Physical accessories significantly reduced general perceptions of spirituality across trials. Observers found it much more difficult to recognize subjects’ subjectivities and experiences hidden behind masks and sunglasses. However, the relative differences in mental perception remained intact. Nested subjects were always judged to be significantly less intelligent than directly photographed subjects.
The researchers also investigated the impact of authenticity and artificial intelligence. The steady proliferation of synthetic media has made it incredibly easy to generate faces that are indistinguishable from photos of real people. The researchers used image generation software to create a completely artificial scene in which synthetic people held photos of other synthetic people. Participants rated these images without being informed that they were generated by artificial intelligence.
Observers intuitively believed that synthetic subjects had less mind than real humans in previous tests. Even within these artificial generations, psychological gaps remained. The artificial heart in the first photo was rated higher than the artificial heart in the nested photo.
The final operation involves spatial scrambling. The team rearranged the model’s internal facial features, making the eyes, nose, eyebrows, and mouth look unnaturally scattered. Scrambling completely removes the ability to interpret the stimulus as a coherent social agent. Assessment scores plummeted, establishing the lowest psychoperception scores in the entire study. Despite rating highly distorted faces, observers still demonstrated the Medusa effect by rating the nested scrambled faces lower than the first scrambled faces.
The results show that the Medusa effect ranks as an incredibly powerful phenomenon that defies fundamental perceptual perturbations. It appears to operate almost independently of any physical or structural information present in recognizable faces. Researchers suggest this effect may stem from a psychological concept known as construal level theory. This theory posits that creating spatial, temporal, or virtual distance facilitates more abstract mental associations in the human brain.
Nested photographs indicate psychological distance, making the individual appear existentially distant to the person evaluating the image. The Medusa effect may also reflect deeper categorization processes. Observers may unconsciously treat an image embedded in another image more like a decorative object than a human agent.
The researchers noted several specific limitations that require more extensive evaluation in future tests. In current photography, the field of view is largely restricted to the natural face and upper body, eliminating the effects of full-body posture. The body contributes a huge amount of social information about emotions and identity that can distort visual evaluations.
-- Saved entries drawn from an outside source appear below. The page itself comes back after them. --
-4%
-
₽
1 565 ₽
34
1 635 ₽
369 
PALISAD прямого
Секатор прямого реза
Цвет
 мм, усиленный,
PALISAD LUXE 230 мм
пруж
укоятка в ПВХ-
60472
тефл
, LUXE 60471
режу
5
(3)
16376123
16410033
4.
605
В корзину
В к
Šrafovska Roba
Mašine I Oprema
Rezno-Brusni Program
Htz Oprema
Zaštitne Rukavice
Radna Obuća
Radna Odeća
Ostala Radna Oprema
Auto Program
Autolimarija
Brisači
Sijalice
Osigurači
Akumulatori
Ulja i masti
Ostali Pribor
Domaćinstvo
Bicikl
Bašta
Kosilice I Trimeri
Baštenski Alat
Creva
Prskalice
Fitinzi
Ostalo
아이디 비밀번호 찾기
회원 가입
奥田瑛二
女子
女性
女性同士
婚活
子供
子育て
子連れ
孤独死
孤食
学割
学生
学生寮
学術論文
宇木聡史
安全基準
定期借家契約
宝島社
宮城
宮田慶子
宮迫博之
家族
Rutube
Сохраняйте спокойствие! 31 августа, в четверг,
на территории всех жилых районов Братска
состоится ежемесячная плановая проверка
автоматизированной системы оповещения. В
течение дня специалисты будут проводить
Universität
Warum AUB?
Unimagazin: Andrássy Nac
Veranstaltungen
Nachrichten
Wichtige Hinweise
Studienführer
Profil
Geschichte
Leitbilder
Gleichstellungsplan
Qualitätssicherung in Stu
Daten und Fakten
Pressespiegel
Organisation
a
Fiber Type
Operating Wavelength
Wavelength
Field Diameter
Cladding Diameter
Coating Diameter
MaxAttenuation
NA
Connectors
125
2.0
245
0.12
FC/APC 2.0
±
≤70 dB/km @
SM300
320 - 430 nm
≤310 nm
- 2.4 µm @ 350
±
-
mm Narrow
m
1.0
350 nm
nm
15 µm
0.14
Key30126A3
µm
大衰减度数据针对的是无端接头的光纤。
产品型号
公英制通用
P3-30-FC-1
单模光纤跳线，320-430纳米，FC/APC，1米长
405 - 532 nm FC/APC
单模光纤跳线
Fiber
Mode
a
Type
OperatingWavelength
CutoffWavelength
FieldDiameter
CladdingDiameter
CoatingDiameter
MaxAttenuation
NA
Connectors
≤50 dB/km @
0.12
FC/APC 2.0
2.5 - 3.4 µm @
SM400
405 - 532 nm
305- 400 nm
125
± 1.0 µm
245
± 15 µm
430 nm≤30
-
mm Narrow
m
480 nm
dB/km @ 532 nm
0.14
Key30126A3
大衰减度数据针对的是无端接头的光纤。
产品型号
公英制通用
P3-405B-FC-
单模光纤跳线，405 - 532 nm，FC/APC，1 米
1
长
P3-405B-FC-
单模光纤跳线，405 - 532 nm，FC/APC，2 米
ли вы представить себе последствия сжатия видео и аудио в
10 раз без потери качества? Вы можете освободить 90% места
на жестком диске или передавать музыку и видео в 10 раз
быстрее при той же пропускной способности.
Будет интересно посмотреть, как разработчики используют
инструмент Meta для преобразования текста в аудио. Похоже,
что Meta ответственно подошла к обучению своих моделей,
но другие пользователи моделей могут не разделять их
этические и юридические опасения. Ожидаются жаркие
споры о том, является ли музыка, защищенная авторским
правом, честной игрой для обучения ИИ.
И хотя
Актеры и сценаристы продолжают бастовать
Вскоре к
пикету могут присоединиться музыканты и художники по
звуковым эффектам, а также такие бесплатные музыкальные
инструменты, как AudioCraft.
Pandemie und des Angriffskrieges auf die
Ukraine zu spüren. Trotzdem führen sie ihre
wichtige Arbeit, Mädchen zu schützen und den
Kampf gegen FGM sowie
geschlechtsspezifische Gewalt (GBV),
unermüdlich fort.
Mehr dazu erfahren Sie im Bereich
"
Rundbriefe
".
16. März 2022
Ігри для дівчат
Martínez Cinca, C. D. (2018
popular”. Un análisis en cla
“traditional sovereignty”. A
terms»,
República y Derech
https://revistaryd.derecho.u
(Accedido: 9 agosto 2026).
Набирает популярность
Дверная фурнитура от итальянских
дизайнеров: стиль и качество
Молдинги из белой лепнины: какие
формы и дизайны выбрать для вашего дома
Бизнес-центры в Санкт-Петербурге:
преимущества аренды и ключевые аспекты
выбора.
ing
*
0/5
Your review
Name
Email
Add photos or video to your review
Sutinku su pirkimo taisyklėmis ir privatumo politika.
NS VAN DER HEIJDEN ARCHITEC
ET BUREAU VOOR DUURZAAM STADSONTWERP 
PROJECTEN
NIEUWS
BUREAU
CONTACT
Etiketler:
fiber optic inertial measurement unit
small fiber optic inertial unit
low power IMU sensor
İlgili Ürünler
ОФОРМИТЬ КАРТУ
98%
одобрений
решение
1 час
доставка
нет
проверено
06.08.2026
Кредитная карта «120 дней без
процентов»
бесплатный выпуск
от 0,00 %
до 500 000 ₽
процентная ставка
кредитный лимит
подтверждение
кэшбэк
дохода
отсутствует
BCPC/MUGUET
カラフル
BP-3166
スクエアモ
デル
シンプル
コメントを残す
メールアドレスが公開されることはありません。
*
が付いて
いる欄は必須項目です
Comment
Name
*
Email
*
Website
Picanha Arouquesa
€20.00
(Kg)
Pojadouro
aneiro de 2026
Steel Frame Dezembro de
Future research should test how nested abstractions influence our social judgments by changing body language or introducing animated or robotic figures. Assessing individual differences in visual processing speed and accuracy may also help explain why some people are more susceptible to this visual bias than others.
The study, “Robust Medusa Effect Through Facial Manipulation,” was authored by Jing Han, Kyoshiro Sasaki, Fumiya Yonemitsu, Kaito Takashima, and Yuki Yamada.